Version comparison data
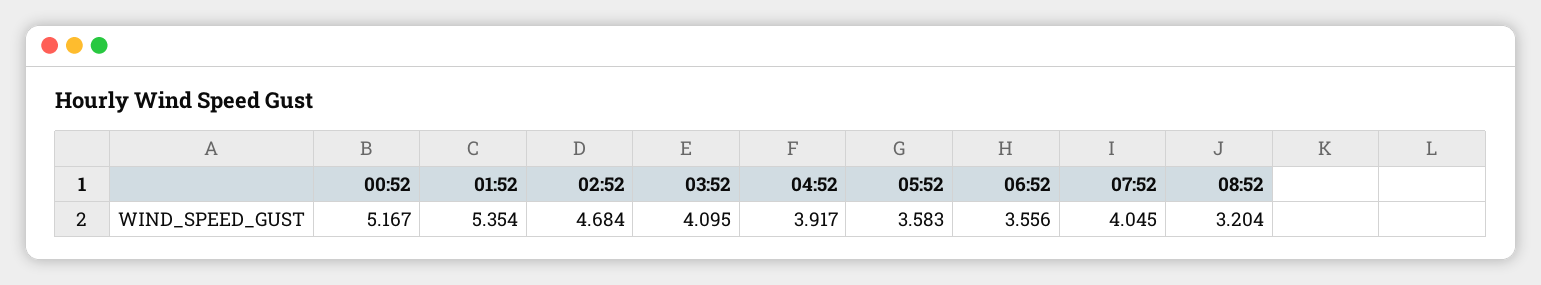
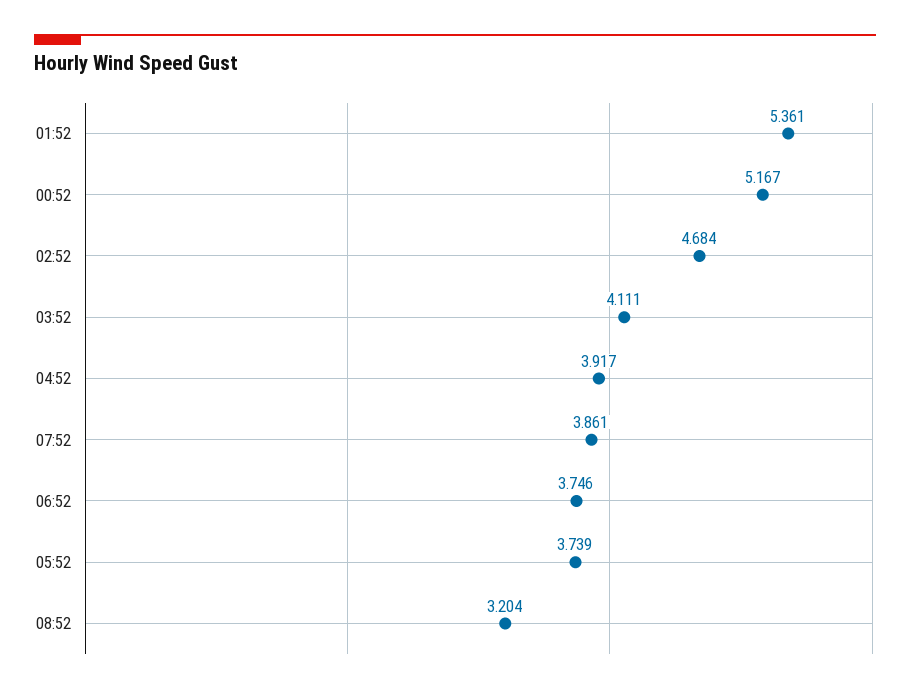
  {
    "00:52": 5.167,
-   "01:52": 5.354,
+   "01:52": 5.361,
    "02:52": 4.684,
-   "03:52": 4.095,
+   "03:52": 4.111,
    "04:52": 3.917,
-   "05:52": 3.583,
+   "05:52": 3.739,
-   "06:52": 3.556,
+   "06:52": 3.746,
-   "07:52": 4.045,
+   "07:52": 3.861,
    "08:52": 3.204
  }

Exercise instructions » Each record must be repeated exactly, and no picture may be carried over.

Solved problem »
  {
    "00:52": 5.167,
-   "01:52": 5.354,
+   "01:52": 5.361,
    "02:52": 4.684,
-   "03:52": 4.095,
+   "03:52": 4.111,
    "04:52": 3.917,
-   "05:52": 3.583,
+   "05:52": 3.739,
-   "06:52": 3.556,
+   "06:52": 3.746,
-   "07:52": 4.045,
+   "07:52": 3.861,
    "08:52": 3.204
  }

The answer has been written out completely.